La sélection peut se voir comme un groupe éphémère, dans le sens où elle ne perdure que jusqu’à la prochaine sélection. Ce type de groupe est doté des fonctionnalités d’ajout et de retrait qui se font traditionnellement en maintenant la touche « shift » ou la touche « ctrl » du clavier et en cliquant sur les objets individuellement. Certains outils offrent la possibilité de créer des ensembles hétérogènes, mais limitent les opérations à des propriétés spécifiques, par exemple avec des translations, rotations, déformations : tous les éléments sont transformés selon la transformation spécifiée. Utiliser des groupes n’est alors pas plus compliqué qu’utiliser des objets individuels dès l’instant ou une même interaction peut s’appliquer sur l’un ou l’autre. En revanche dans certains

logiciels, d’autres opérations (par exemple, changer la couleur) peuvent ne pas être réalisées sur un groupe, vraisemblablement parce que l’opération ne peut pas s’appliquer à certains des éléments du groupe (l’opération est alors « grisée » pour indiquer qu’elle ne peut pas être utilisée). Ceci force l’utilisateur à dégrouper et à appliquer l’opération sur chacun des objets. Dans ce cas de figure, l’interaction avec la structure n’est pas bien intégrée avec l’interaction avec le contenu.

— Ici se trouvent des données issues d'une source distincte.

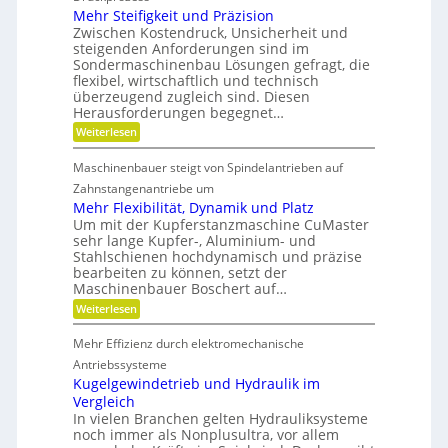
e
e
e
e
Mehr Steifigkeit und Präzision
b
r
r
i
s
Zwischen Kostendruck, Unsicherheit und
K
i
t
z
steigenden Anforderungen sind im
u
e
e
s
Sondermaschinenbau Lösungen gefragt, die
n
-
i
s
flexibel, wirtschaftlich und technisch
u
g
t
t
n
überzeugend zugleich sind. Diesen
r
d
s
d
Herausforderungen begegnet…
a
a
t
g
n
:
Weiterlesen
o
e
d
k
M
f
t
e
Ö
e
f
r
Maschinenbauer steigt von Spindelantrieben auf
l
h
n
b
i
a
r
Zahnstangenantriebe um
r
e
u
S
a
b
Mehr Flexibilität, Dynamik und Platz
s
t
n
e
Um mit der Kupferstanzmaschine CuMaster
g
e
c
l
sehr lange Kupfer-, Aluminium- und
l
i
h
o
e
Stahlschienen hochdynamisch und präzise
f
e
s
i
bearbeiten zu können, setzt der
i
c
g
Maschinenbauer Boschert auf…
h
k
:
Weiterlesen
e
M
i
e
t
Mehr Effizienz durch elektromechanische
h
u
r
Antriebssysteme
n
F
Kugelgewindetrieb und Hydraulik im
d
l
P
Vergleich
e
r
In vielen Branchen gelten Hydrauliksysteme
x
ä
noch immer als Nonplusultra, vor allem
i
z
b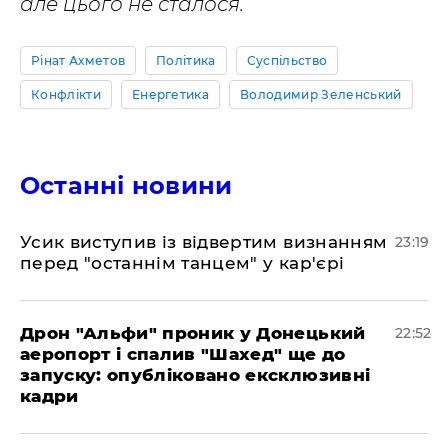
але цього не сталося.
Рінат Ахметов
Політика
Суспільство
Конфлікти
Енергетика
Володимир Зеленський
Останні новини
​Усик виступив із відвертим визнанням
23:19
перед "останнім танцем" у кар'єрі
​Дрон "Альфи" проник у Донецький
22:52
аеропорт і спалив "Шахед" ще до
запуску: опубліковано ексклюзивні
кадри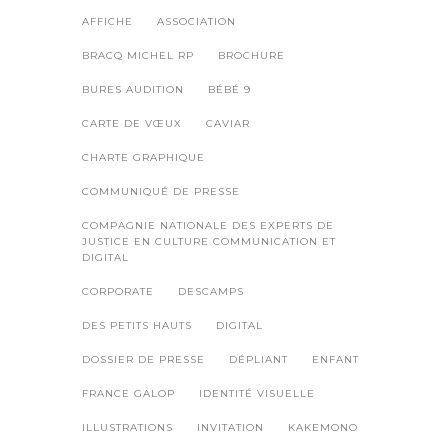
AFFICHE
ASSOCIATION
BRACQ MICHEL RP
BROCHURE
BURES AUDITION
BÉBÉ 9
CARTE DE VŒUX
CAVIAR
CHARTE GRAPHIQUE
COMMUNIQUÉ DE PRESSE
COMPAGNIE NATIONALE DES EXPERTS DE
JUSTICE EN CULTURE COMMUNICATION ET
DIGITAL
CORPORATE
DESCAMPS
DES PETITS HAUTS
DIGITAL
DOSSIER DE PRESSE
DÉPLIANT
ENFANT
FRANCE GALOP
IDENTITÉ VISUELLE
ILLUSTRATIONS
INVITATION
KAKEMONO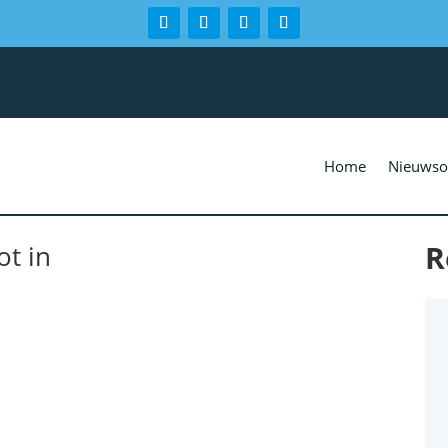
Home
Nieuwso
R
ot in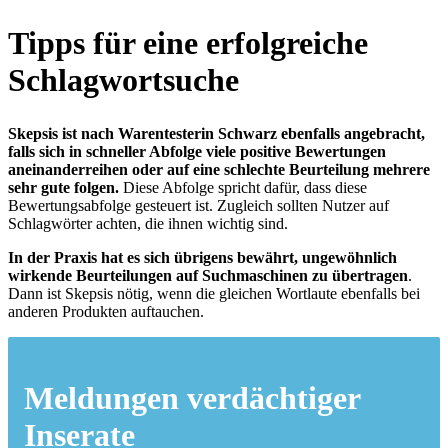
Tipps für eine erfolgreiche
Schlagwortsuche
Skepsis ist nach Warentesterin Schwarz ebenfalls angebracht,
falls sich in schneller Abfolge viele positive Bewertungen
aneinanderreihen oder auf eine schlechte Beurteilung mehrere
sehr gute folgen.
Diese Abfolge spricht dafür, dass diese
Bewertungsabfolge gesteuert ist. Zugleich sollten Nutzer auf
Schlagwörter achten, die ihnen wichtig sind.
In der Praxis hat es sich übrigens bewährt, ungewöhnlich
wirkende Beurteilungen auf Suchmaschinen zu übertragen
.
Dann ist Skepsis nötig, wenn die gleichen Wortlaute ebenfalls bei
anderen Produkten auftauchen.
Meldungen verdächtiger
Inserate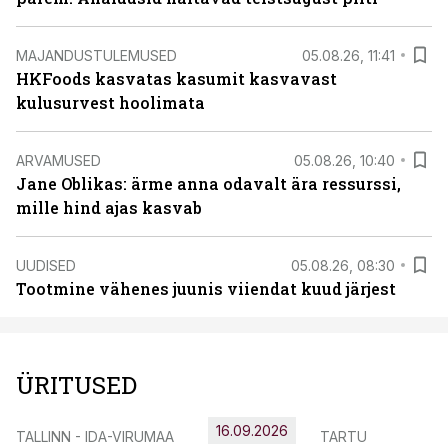
MAJANDUSTULEMUSED
05.08.26, 11:41
HKFoods kasvatas kasumit kasvavast
kulusurvest hoolimata
ARVAMUSED
05.08.26, 10:40
Jane Oblikas: ärme anna odavalt ära ressurssi,
mille hind ajas kasvab
UUDISED
05.08.26, 08:30
Tootmine vähenes juunis viiendat kuud järjest
ÜRITUSED
16.09.2026
TALLINN - IDA-VIRUMAA
TARTU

Le concept de groupe est intéressant dans le sens où il résulte d’une combinaison de réification et de polymorphisme, tout en encourageant la réutilisation puisque cela induit une intention de travailler ultérieurement avec cet ensemble d’objets (Beaudouin-Lafon & Mackay, 2000). Dans CPN2000, un éditeur de réseaux de Petri ayant pour particularité de ne pas disposer de mécanisme de sélection (Beaudouin- Lafon et al., 2001), plusieurs aspects prennent avantage de la notion de groupe : les « folders » représentent des groupes de pages, les guides magnétiques forment des groupes d’objets selon des contraintes géométriques (Figure 19), et les styles des groupes d’objets partageant des propriétés graphiques.

Figure 19. Exemple d’interface utilisant les guides magnétiques. Le cercle bleu déplacé par la souris est attiré par le guide magnétique vertical à proximité. Une opération peut être appliquée à un guide afin de modifier tous les objets attachés, par exemple, la couleur magenta a été donnée au

Des groupes peuvent être inclus dans d’autres groupes, créant ainsi des arbres ou des hiérarchies. Il n’y a cependant que très peu de support à la gestion de ces hiérarchies, à la navigation dans la hiérarchie de parents (Maloney & Smith, 1995) et aux structures arborescentes dans les éditeurs graphiques (tels que Inkscape or Illustrator). Une « treeview » permet à l’utilisateur de rétablir des liens de parenté entre éléments avec du glisser-déposer, cependant d’autres opérations ne sont pas autorisées, comme appliquer une couleur à un nœud afin de changer tous les fils.